== What to produce ==
In the copy, keep every record exact and leave out all images.

(Object state change records)
· · · · ·

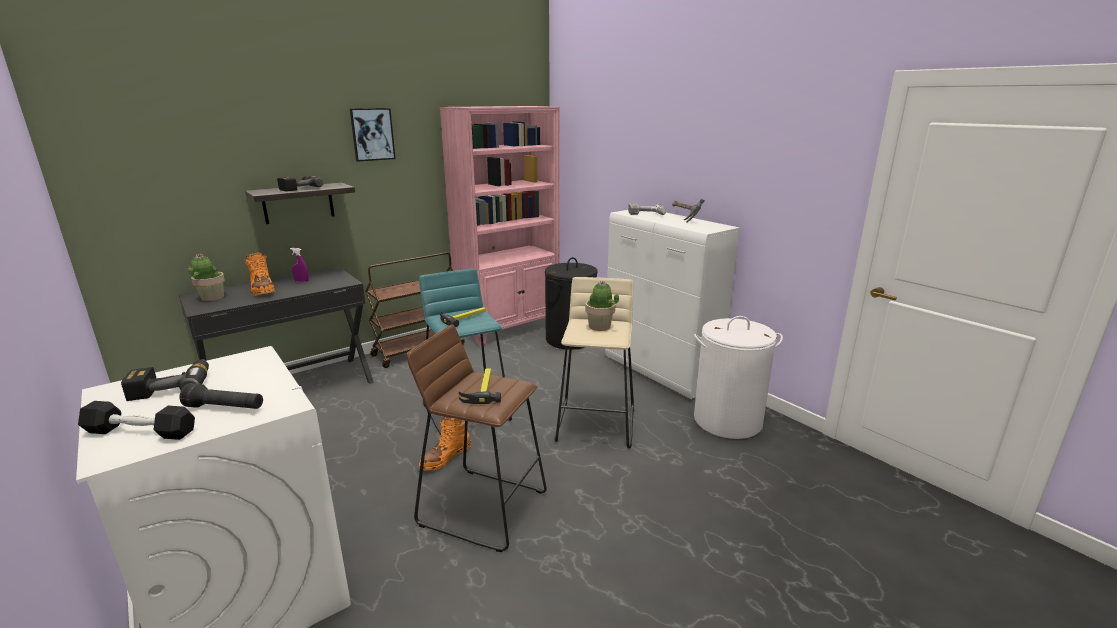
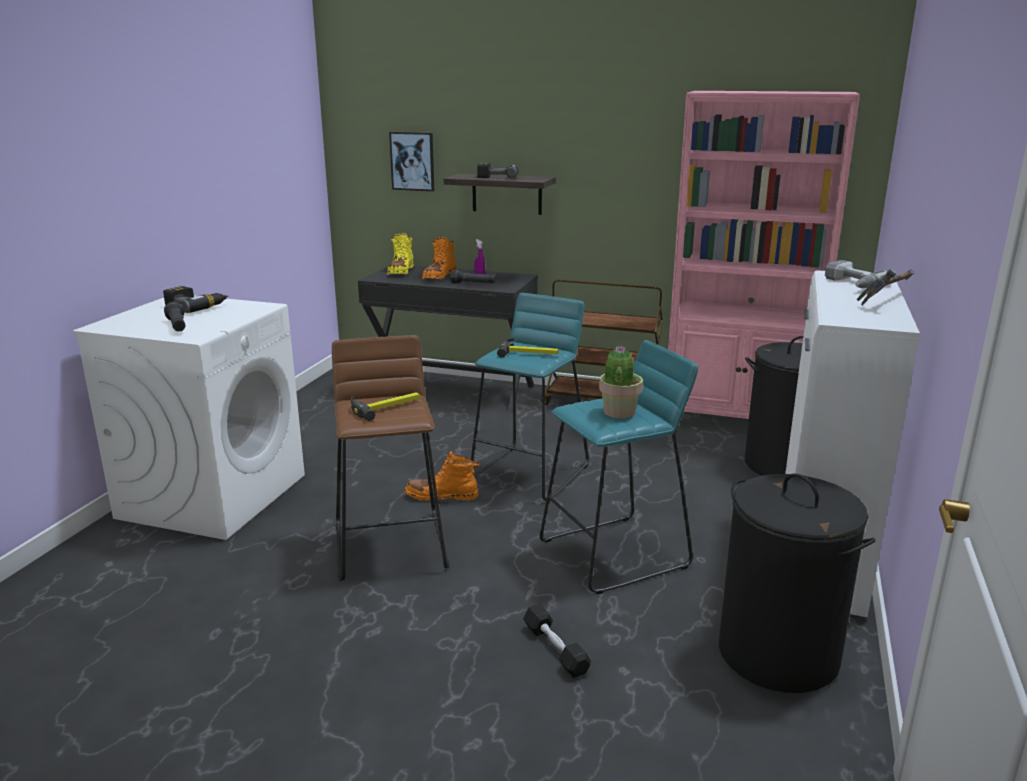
camera: 55 degrees right, 0 degrees up
(140, 432) = (131, 322): black dumbbell -> black dumbbell (555, 649)
(212, 297) = (401, 272): potted plant -> yellow boot
(311, 287) = (473, 284): none -> black flashlight
(372, 134) = (600, 122): picture -> picture (412, 161)
(596, 424) = (615, 554): beige stool -> turquoise stool
(727, 420) = (778, 654): white laundry basket -> black laundry basket

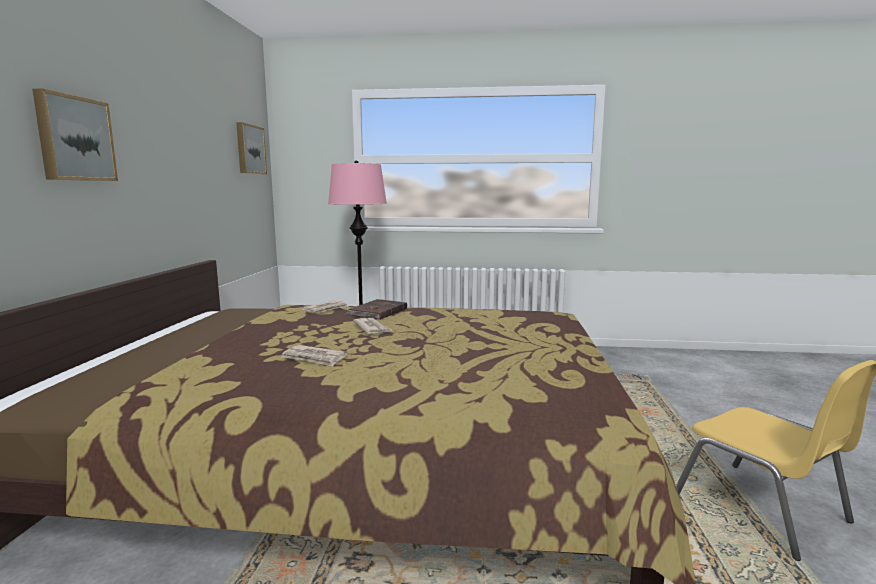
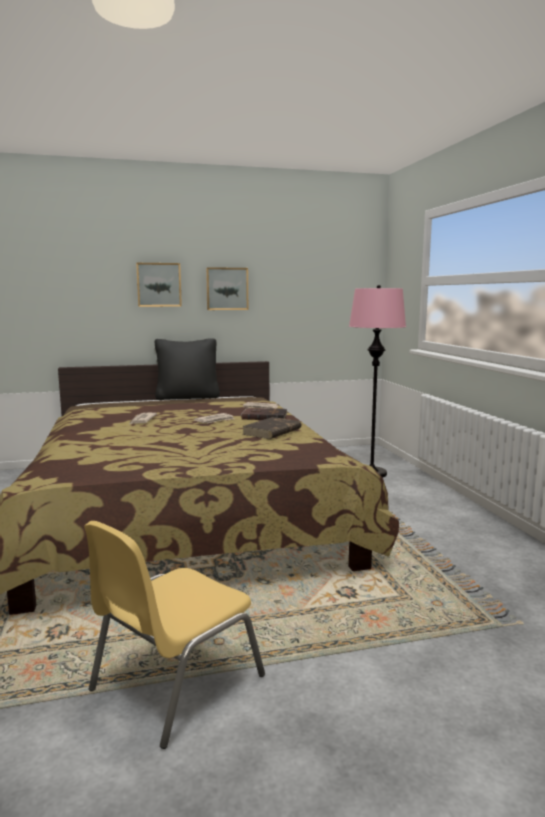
camera: 70 degrees right, 0 degrees up
(153, 334) = (187, 397): none -> black pillow
(249, 149) = (345, 276): picture -> picture (227, 289)
(454, 316) = (271, 431): none -> brown book

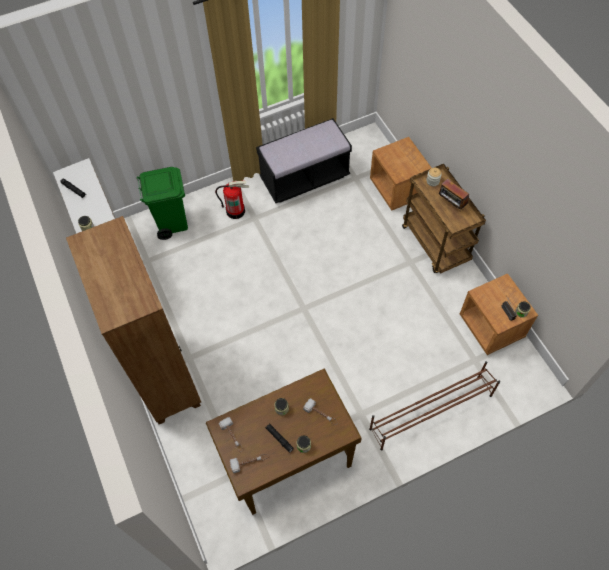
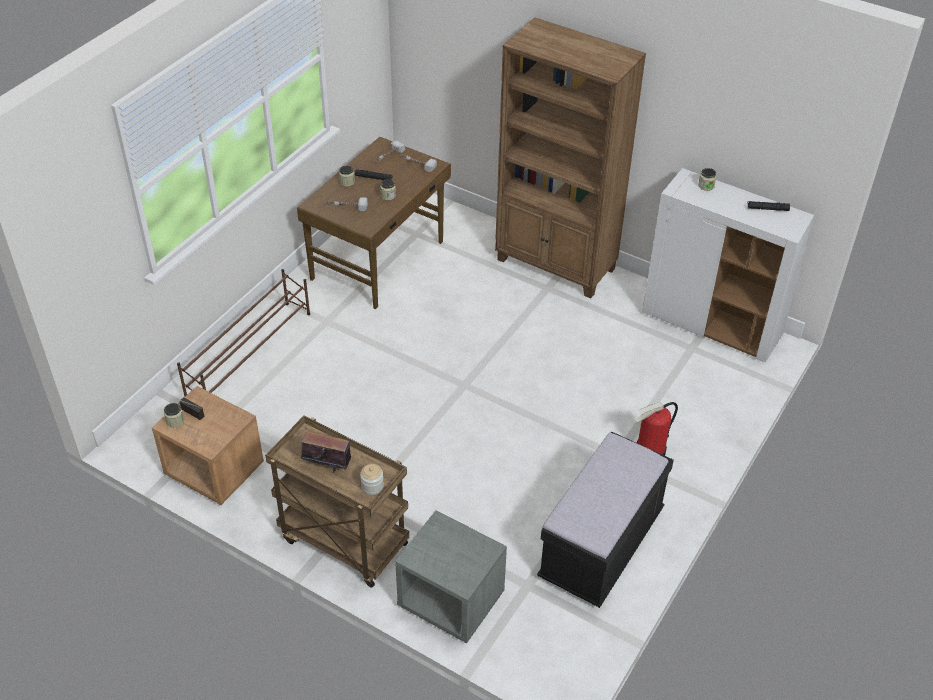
camera: 145 degrees right, 15 degrees down
(172, 222) = (712, 400): green trash can -> none
(398, 189) = (450, 600): brown nightstand -> grey nightstand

· · · · ·

== Answer section ==
camera: 55 degrees right, 0 degrees up
(140, 432) = (131, 322): black dumbbell -> black dumbbell (555, 649)
(212, 297) = (401, 272): potted plant -> yellow boot
(311, 287) = (473, 284): none -> black flashlight
(372, 134) = (600, 122): picture -> picture (412, 161)
(596, 424) = (615, 554): beige stool -> turquoise stool
(727, 420) = (778, 654): white laundry basket -> black laundry basket

camera: 70 degrees right, 0 degrees up
(153, 334) = (187, 397): none -> black pillow
(249, 149) = (345, 276): picture -> picture (227, 289)
(454, 316) = (271, 431): none -> brown book

camera: 145 degrees right, 15 degrees down
(172, 222) = (712, 400): green trash can -> none
(398, 189) = (450, 600): brown nightstand -> grey nightstand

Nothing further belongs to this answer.